In the latest sustainability news to come from the fashion industry, Ralph Lauren Corporation has announced that its new strategy, Design the Change, is backed by senior leadership and strong governance; the company’s “Nominating & Governance Committee” has been expanded to include oversight of environmental and social risks and opportunities, the fashion giant says.

Ralph Lauren’s sustainability goals include achieving 100% sustainably sourced key materials, including cotton, and training product development and design teams on sustainable and circular design annually, by 2025. To achieve these and other goals, the company has appointed its first chief sustainability officer, Halide Alagöz, who also serves as the company’s chief supply chain officer.

Newly announced goals by the company include:

  • setting science-based greenhouse gas (GHG) reduction targets for operations and supply chain by 2020;
  • setting a 100% renewable energy goal for owned and operated facilities by 2019;
  • achieving at least a 20% reduction in total water use across operations and value chain by 2025;
  • achieving zero waste to landfill across distribution centers by 2023;
  • reaching 100% recyclable or sustainably sourced packaging material by 2025.

Last year, Ralph Lauren launched the Earth Polo shirt, crafted from fabric produced entirely from plastic bottles.
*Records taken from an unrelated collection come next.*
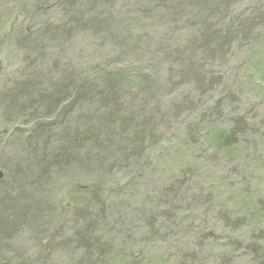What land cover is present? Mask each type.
I'll list each match as a JSON object with an SVG mask.
<instances>
[{
	"label": "trees",
	"instance_id": "trees-1",
	"mask_svg": "<svg viewBox=\"0 0 264 264\" xmlns=\"http://www.w3.org/2000/svg\"><path fill=\"white\" fill-rule=\"evenodd\" d=\"M54 1L29 3L45 13V23L39 30L21 34L30 43L24 48L25 69L14 84L0 90V125L9 118V129L0 130V264L201 263L190 242L197 226L190 225L187 231L179 222L184 214L180 203L170 208L180 200L184 182L189 183L181 172L187 167L185 158L177 184L162 183L165 193L156 190L157 199H151L148 190H153L154 182L142 169L147 165L142 161L147 149L143 139L147 135L154 142L160 135L158 128H152L157 111L164 109L166 120L169 114L176 115L179 146L203 147L210 162L219 155H233L237 136L244 131L243 117L230 118L228 126L219 128L216 122L206 121L205 113L228 115L233 97L230 80H234L231 52L244 46L252 28L263 27L257 22V8L248 7L249 0H198L196 7L211 8L202 18L183 15L180 0H141L137 12L128 6L134 0ZM243 1L246 5L238 7ZM160 16L165 19L156 22ZM151 23L168 29L172 36L159 46V61L165 68L157 72L143 62L116 65L114 47L127 52L141 40L138 32ZM77 34L86 39L89 52L77 51V58L57 53L60 43L66 47ZM52 43H59L55 59L49 71H43L39 60L44 54L33 47ZM94 53L97 56L90 58ZM80 55L96 60L79 64ZM257 62L264 82V54L256 56ZM180 77L192 83L193 96L179 93L157 109L158 101L148 95L150 91L169 79L179 83ZM180 113L190 118L183 119ZM6 147L10 154L2 150ZM64 168L68 169L64 176L55 175ZM74 171L89 180H71L67 175ZM118 173L126 179L122 185ZM138 174L144 175L142 180ZM54 176L69 182L65 203L59 207L49 198ZM163 199L165 204L160 203ZM254 199L237 196L221 218L226 223L250 220L240 245L245 244L256 264H264V206ZM190 203L194 207L196 202ZM20 237L28 241L27 247L10 250L7 242L15 244ZM169 245L173 251L164 250ZM57 253L63 256L55 259Z\"/></svg>",
	"mask_w": 264,
	"mask_h": 264
},
{
	"label": "rangeland",
	"instance_id": "rangeland-1",
	"mask_svg": "<svg viewBox=\"0 0 264 264\" xmlns=\"http://www.w3.org/2000/svg\"><path fill=\"white\" fill-rule=\"evenodd\" d=\"M44 1L46 0H37V6ZM180 1L183 3L181 8L183 15L196 14V16L206 18L211 11L210 6H205L204 8L196 7V4L200 2L198 0H192L190 4L185 3L184 1L186 0ZM29 3H31V0H0V90L11 82L14 84L13 81L18 78L20 71L25 69L26 62L23 61L25 57L24 48L30 43H27L21 34L27 35L32 28H34V31L39 30L43 28V23H45V13ZM54 3L56 4L55 1ZM141 4V0H134V2L130 1L128 6H130L132 12H137ZM245 5L246 1H243L237 6L244 7ZM247 6L257 8V22L262 23L263 27L259 28L256 26L255 29L252 28L248 33L244 46L236 47L231 52L233 59H231L230 63V72L234 76L232 77L234 80H230L233 85V97L228 112L226 111V115H228L227 117L224 114L221 116H209L207 112H204L206 119H208L206 121L210 124L216 122V126L219 128L223 124L225 125L224 127L228 126L229 123L227 122L230 118L243 117L242 127L245 132L243 131L237 136V147H235L233 155L227 157L219 155L218 158L210 162L205 160L203 147L201 148L198 145L191 147L180 145L184 146L180 147L179 139L181 133L176 131L178 127V121L175 119L176 115L169 114L168 117L170 119L166 120L164 109L157 111L156 117L154 116L157 124L152 128H158L157 131L161 132L160 135L153 140L154 142L147 135L143 139V142L146 140L145 146L147 149L143 154L142 161L147 165L143 164L142 169L145 168L147 174L154 182L153 190H148L151 199H157L155 198L156 190L165 193V189L160 187L162 183L174 182V185L177 184L178 171L185 158L184 163H186L187 167L181 168V172L184 173L185 180L189 181V183L184 182L185 189L179 194L180 200L175 192L176 199L179 201L173 202L170 208L180 203V208L184 214L181 215L179 222L187 228V231H189L190 225L197 226V234L194 235L190 242H194L191 245L193 247L192 252H195L196 259L199 262L201 261L199 264H256L252 259L253 255L244 249L245 244L240 245L241 236L248 229L250 220L245 218L241 221H228L226 223L221 218H224V208L232 206L237 196L238 199L243 195L249 198L253 197L255 198L254 200H258L264 206V82L258 76L257 68L259 63H256V56L260 57L264 54V0H249ZM123 16L129 20L128 13H124ZM49 18L55 21L57 19L54 15H50ZM164 19L165 16H160L156 19V22ZM78 32L80 31L78 30ZM13 35H16L18 40ZM138 35L142 36L141 40L134 47L129 48L127 52L123 48L114 47L115 64L122 62L127 64L129 62L138 65L143 62L146 67H150L157 72L162 71L165 68V63L163 64V62L159 61V46L164 42L165 38L170 39L172 37L168 34V29L164 30L163 27L158 26V23L154 25L151 23L145 29L139 31ZM84 41L87 43L86 39L77 34L75 38L73 37L71 43L68 41L66 47H63V43H60L61 48L58 49V52L55 47L59 43H52L44 47L37 45V48L34 46L33 50L38 51L42 55L44 54L42 60H39L40 69L49 71L47 68L55 59L56 52L66 58L71 56L77 58L75 55L77 51H81L82 54L89 52L90 49ZM76 42L78 43V48L75 45ZM149 46L150 49H148ZM107 47L104 50H107ZM104 50L100 51L104 53ZM80 56H78L79 64L96 60H87L84 55ZM95 56H97L96 53L90 58ZM108 56L110 57V55ZM188 72L186 70V73ZM194 92L195 88L192 83H188V80L180 77L179 83L172 79H169V82L162 81L157 83L153 91H150L148 95L158 101L155 104L158 109L167 100H171L179 93H188V96L192 97ZM180 114L183 119L190 118L185 113ZM8 121V117L2 120L3 124L0 125V130L6 131L9 129ZM176 132L178 135H176ZM239 141L240 145L238 146ZM1 145L2 142H0ZM2 150H5V154H10L12 151L7 147ZM142 169L137 172L142 173ZM67 171L68 169L64 168L58 170L55 175L64 176ZM57 176H54L48 187L49 198L55 207L65 203V190L69 186L68 180L63 177L57 179ZM67 176L71 180H77L78 178L89 180V177H79L75 171L73 175ZM116 176L118 179L119 177L121 178L120 185L125 183L126 179L123 175L118 173ZM143 177L144 175L142 174L137 175L138 180H142ZM114 180L117 182L116 179ZM141 184L143 182L138 185ZM145 187L144 183V189ZM164 198L172 201L169 196ZM190 202H196L194 207L191 206ZM160 203L165 204L166 200L163 199ZM191 237L190 233L186 235L185 239L187 242ZM27 243L26 239L20 237L15 244L10 240V243L7 242L6 245L11 246V250L13 246L15 249L16 247H27ZM2 244L4 243L2 242ZM159 244L162 245V243ZM196 246H198L197 251L194 249ZM154 249L152 248V250ZM164 250L173 251V247L169 245V248ZM9 255L7 253V256ZM44 255L46 256L48 253L44 252ZM62 256L57 253L54 258L58 259ZM36 257L34 260L37 262V259L40 258ZM40 257L41 259L45 258L43 256ZM4 258L8 257L2 256V259Z\"/></svg>",
	"mask_w": 264,
	"mask_h": 264
}]
</instances>
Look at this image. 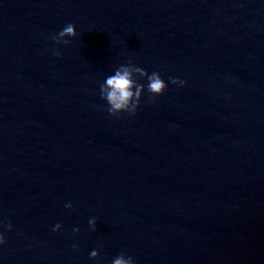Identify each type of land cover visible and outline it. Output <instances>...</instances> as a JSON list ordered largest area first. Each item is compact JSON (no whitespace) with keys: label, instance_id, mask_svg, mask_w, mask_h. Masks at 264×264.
I'll list each match as a JSON object with an SVG mask.
<instances>
[{"label":"water","instance_id":"1","mask_svg":"<svg viewBox=\"0 0 264 264\" xmlns=\"http://www.w3.org/2000/svg\"><path fill=\"white\" fill-rule=\"evenodd\" d=\"M129 60L166 88L109 116ZM0 233V264H264V0H0Z\"/></svg>","mask_w":264,"mask_h":264},{"label":"clouds","instance_id":"2","mask_svg":"<svg viewBox=\"0 0 264 264\" xmlns=\"http://www.w3.org/2000/svg\"><path fill=\"white\" fill-rule=\"evenodd\" d=\"M76 35L75 26L71 23L67 24L58 34L53 35L52 40L59 44H68L69 41L65 37H74ZM54 55L59 56V52H54ZM135 76L147 79V94L149 99H153L163 93L166 88V84L160 77L158 72H152L148 74L146 71L137 67L131 60L127 64L120 65L113 75L108 76L105 81L99 86L100 98L106 101L107 112L109 116H118L120 113H128L133 116L138 109L141 95L145 90V85L139 83ZM169 82L174 85L183 86L184 81L177 78L170 77ZM66 208H71L72 205L66 204ZM89 226L93 231L96 230L95 219L89 220ZM11 223L7 224L8 230H11ZM61 228V225L56 224L52 231L56 232ZM74 232H78L79 229H73ZM5 243V237L0 233V244ZM76 245L73 244V250L76 249ZM98 256V252L93 250L90 253V258L94 259ZM112 264H134L133 258L121 253L119 256L113 258Z\"/></svg>","mask_w":264,"mask_h":264}]
</instances>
The creation of the Earth Polo is part of the Company’s commitment to recycle 170 million bottles by 2025. Each Polo is made from approximately 12 plastic bottles and uses a waterless dyeing process.

New research suggests over half (52%) of consumers in the UK and US want the fashion industry to be more sustainable. Though clothing manufacturers like Ralph Lauren are already taking steps to become more sustainable,  45% of the 2,000 consumers polled agree that it is difficult to know which fashion brands are really committed to sustainability.

A Fashion Transparency Index published in April, however, indicated that more than half – 54% – of fashion companies are publishing goals on improving their environmental impact.